Amplify expertise – St. Elizabeth Healthcare

Effective cardiac care nurse education developed, delivered during global pandemic

A staff member at St. Elizabeth Healthcare teaches students how to care for a patient.

Member: St. Elizabeth Healthcare, Edgewood, Kentucky

Clinical education is an ongoing endeavor in the health care world. During a global pandemic, when staff is pushed to exhaustion, finding an innovative way to refresh and introduce nursing skills is an added challenge. Two cardiac care clinical education specialists at St. Elizabeth Health Care, located in Edgewood, Kentucky, rose to the challenge successfully.

"Several new physicians joined the cardiac surgery team who wanted us to take a deeper dive into cardiac care and elevate our nursing practices," says Kelsey Webster, M.S.N., C.C.R.N., cardiac services, St. Elizabeth Healthcare. "I think it's common for nurses to get bored hearing from the same clinical educators in a classroom setting, so we knew that we needed a different approach to increase nurse engagement. As we began planning, the COVID-19 pandemic started, forcing us to cancel in-person educational offerings. We needed to pivot."

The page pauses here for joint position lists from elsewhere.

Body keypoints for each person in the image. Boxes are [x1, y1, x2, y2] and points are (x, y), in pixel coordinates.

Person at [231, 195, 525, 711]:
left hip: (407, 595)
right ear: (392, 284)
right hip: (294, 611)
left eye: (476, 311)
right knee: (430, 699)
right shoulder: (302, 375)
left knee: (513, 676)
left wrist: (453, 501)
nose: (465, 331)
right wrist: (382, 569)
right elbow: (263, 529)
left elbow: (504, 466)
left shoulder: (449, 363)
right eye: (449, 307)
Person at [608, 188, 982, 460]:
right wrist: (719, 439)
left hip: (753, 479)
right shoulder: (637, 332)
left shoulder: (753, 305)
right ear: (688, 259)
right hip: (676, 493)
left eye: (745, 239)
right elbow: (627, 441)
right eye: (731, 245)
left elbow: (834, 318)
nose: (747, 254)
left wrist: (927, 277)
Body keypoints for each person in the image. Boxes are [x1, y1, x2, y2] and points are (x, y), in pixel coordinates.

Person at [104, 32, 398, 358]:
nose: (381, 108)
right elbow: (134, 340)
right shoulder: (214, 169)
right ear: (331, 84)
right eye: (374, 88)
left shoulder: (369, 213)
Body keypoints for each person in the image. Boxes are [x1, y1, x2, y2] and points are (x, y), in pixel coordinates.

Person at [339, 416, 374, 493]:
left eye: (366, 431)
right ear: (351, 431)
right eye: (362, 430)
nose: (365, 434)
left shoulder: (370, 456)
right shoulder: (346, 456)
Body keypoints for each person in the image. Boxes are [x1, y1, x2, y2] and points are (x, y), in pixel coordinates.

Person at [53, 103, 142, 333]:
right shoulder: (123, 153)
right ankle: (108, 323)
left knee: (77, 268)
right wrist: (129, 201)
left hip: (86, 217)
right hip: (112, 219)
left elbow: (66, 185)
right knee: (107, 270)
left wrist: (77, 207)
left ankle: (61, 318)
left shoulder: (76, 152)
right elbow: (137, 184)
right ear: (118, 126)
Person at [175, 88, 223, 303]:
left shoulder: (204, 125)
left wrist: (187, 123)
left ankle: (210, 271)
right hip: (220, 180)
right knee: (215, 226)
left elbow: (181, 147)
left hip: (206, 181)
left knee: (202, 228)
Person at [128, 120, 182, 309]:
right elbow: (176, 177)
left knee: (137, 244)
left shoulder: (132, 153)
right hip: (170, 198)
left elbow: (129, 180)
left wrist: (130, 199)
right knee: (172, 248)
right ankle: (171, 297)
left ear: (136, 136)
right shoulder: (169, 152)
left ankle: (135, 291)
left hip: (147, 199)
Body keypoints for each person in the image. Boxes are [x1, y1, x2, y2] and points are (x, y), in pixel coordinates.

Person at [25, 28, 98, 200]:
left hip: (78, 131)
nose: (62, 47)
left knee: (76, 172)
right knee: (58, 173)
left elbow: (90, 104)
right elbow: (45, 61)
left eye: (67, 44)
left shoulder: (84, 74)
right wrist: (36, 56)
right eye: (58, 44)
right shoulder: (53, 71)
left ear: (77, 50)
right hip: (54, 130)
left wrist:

Training convenient for staff

Webster and her colleague, Danielle Weiss, M.S.N, C.M.S.R.N., decided to tap into Health Care Consulting, a service offered to St. Elizabeth through its Mayo Clinic Care Network membership. "We had a list of potential training topics received from one of our cardiothoracic surgeons as a foundation," says Weiss. "We asked our nursing staff for input on topics they were interested in, reviewed our needs assessments from past skills fairs and then finalized a list to discuss with the Mayo Clinic team."

A series of meetings with several Mayo Clinic subject matter experts took place, resulting in an online curriculum containing six modules. Topics included a cardiac overview on heart failure, chest tube management, pacemaker therapy, left ventricular assist devices (LVADs), extracorporeal membrane oxygenation (ECMO) and pericardial decompression syndrome.

"Initially, we thought we'd only invite cardiac care nurses to participate," says Webster, "But quickly we saw that the training would be beneficial to all of our nursing units. As an added benefit, continuing education credits were offered. We were excited that the curriculum could be used more broadly, and the nurses could pace themselves and complete the training when convenient for them."

Overwhelmingly popular curriculum

Weiss adds, "Training we've done over the years was not as interactive or allowed staff to ask questions or go back and review the content. The training Mayo developed explained some of the more complex topics in an engaging and intuitive way, which supports learning and retention. We also saw a significantly higher than usual completion rate for this curriculum, and the evaluations were overwhelmingly positive."

Evaluations confirmed the course was highly attended, reaching 204 learners, and receiving overwhelmingly positive responses from the students and nursing leaders, with 92.6% rating the course as excellent or good.

"We definitely got what we wanted and were grateful to be able to work closely with Mayo Clinic to develop a new approach," says Webster. "We had done all we could do for our education specialists. Having someone else present the content was refreshing for the staff. We'd rate it a 10!"